It's an idea that draws wide support from people of all ideological stripes. The idea that we should have mandatory drug testing for all people applying to welfare, and deny those who fail the drug test any benefits. Some states, such as Florida, have recently tried to implement testing, to mixed results. Should we drug test welfare recipients?
I tend to think this is an issue where people let their emotions override their logic. Thanks to decades of stereotyping, including the so-called "welfare queen", people sincerely believe that welfare recipients are living it up on the public's dime. Nevermind that the average welfare recipient receives about $253 in cash a month. But given the resentment of welfare recipients, it is easy to see where the impulse to ensure the money goes to a "deserving" person rather than an undeserving one is so strong. This need clearly isn't there with social security recipients, or people receiving unemployment, or medicaid recipients, all of whom also receive federal funds.
But this impulse to single out and punish welfare recipients is also illogical from a strictly cost benefit analysis. The New York Times reports:
The law in Florida, where the average recipient receives $253 a month for less than five months, is more expansive. It requires applicants to pay for their own drug tests, which the state says costs up to $40, and the state will reimburse those who pass. People who fail the test are disqualified for one year — six months if they receive treatment — and are reported to the Florida abuse hot line. Payments to children can continue through another person, like a grandparent.The state actually lost about $200,000, and the urine drug testing should be renamed "marijuana testing" since in effect, that it is all they can really test for, as the active ingredients in marijuana stay in the system longer than those of harder drugs like meth or heroin, which tend to dissipate after a day or so.
Since July, 7,030 passed, 32 failed and 1,597 did not provide results, according to the state.
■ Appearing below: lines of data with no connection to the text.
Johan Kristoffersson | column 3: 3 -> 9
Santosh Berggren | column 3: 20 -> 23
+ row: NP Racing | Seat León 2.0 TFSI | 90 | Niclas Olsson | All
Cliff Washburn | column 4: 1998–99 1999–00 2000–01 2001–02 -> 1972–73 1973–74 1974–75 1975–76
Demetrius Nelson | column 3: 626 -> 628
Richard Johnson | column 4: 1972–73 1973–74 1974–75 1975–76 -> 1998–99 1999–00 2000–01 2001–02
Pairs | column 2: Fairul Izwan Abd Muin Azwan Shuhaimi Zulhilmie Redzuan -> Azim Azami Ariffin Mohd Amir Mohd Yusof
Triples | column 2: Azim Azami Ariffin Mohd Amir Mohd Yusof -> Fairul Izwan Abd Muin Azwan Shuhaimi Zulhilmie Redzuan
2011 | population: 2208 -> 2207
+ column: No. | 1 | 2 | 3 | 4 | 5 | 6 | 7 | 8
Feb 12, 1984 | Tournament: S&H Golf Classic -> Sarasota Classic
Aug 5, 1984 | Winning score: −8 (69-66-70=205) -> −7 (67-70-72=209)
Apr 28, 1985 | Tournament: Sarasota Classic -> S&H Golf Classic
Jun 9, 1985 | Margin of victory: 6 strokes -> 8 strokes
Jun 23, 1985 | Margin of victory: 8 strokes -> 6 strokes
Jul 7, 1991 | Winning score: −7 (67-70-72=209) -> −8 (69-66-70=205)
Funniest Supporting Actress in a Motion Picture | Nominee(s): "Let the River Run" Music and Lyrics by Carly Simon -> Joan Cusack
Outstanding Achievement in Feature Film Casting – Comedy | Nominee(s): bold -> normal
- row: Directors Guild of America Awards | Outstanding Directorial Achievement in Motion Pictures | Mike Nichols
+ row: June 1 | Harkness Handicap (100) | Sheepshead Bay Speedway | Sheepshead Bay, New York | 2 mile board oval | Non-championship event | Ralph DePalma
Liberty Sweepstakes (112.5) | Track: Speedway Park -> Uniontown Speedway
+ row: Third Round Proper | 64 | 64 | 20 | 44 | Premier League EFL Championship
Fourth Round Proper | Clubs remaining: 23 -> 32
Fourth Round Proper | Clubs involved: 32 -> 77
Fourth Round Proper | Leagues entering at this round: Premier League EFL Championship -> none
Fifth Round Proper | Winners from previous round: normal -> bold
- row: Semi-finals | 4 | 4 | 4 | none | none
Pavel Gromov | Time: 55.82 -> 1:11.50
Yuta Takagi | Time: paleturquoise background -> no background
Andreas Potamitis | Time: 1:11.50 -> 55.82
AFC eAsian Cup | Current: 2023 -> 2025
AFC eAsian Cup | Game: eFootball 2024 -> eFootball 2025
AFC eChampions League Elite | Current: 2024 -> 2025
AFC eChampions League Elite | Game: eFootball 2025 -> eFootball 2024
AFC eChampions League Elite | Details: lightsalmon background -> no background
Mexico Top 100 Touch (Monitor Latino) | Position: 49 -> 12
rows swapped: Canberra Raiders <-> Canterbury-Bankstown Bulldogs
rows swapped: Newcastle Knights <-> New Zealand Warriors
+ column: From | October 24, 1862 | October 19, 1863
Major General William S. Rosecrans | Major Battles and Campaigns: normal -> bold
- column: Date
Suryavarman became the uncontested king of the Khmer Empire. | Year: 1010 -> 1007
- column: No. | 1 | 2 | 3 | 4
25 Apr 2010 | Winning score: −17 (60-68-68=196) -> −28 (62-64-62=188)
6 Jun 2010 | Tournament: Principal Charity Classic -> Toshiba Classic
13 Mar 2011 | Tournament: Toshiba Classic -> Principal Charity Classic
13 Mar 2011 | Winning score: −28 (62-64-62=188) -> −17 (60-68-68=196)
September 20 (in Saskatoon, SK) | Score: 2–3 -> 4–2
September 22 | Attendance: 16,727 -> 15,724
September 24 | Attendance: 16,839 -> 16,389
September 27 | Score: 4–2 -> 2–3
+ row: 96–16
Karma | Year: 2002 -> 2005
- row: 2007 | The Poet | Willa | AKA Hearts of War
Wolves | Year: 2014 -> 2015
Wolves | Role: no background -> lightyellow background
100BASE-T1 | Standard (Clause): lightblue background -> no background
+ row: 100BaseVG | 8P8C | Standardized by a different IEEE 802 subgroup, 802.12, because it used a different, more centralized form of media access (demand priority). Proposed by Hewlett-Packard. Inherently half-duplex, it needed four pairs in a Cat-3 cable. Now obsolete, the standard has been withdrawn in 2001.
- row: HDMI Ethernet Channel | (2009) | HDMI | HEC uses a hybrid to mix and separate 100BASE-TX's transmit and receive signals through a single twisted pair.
The state said it does not track what drugs caused failures, but elsewhere the vast majority of cases involved marijuana.
A writer from the Washington Post also raises the question, why are we doing this?
The law is based on the erroneous assumption, trumpeted repeatedly by Florida Gov. Rick Scott, that people on public assistance use drugs at a higher rate than the general population—a premise at odds with reality. Indeed, just 2 percent of Florida drug tests came back positive during the law's brief implementation, a rate four times lower than the estimated drug use of Floridians ages 12 and up, according to recent estimates by the Department of Justice. Furthermore, the law is solely punitive. If the state had an interest in combating drug addiction and its corresponding societal costs, it would offer treatment services for the few people who do end up failing the test.
Even setting aside the obvious Constitutional barriers which have caused mandatory drug testing for welfare recipients to be stuck down before, they are so many practical roadblocks which should make implementation a nonstarter. But the fact that so many people feel so determined to punish the poorest among us for imagined sins says something about American culture, and it ain't pretty.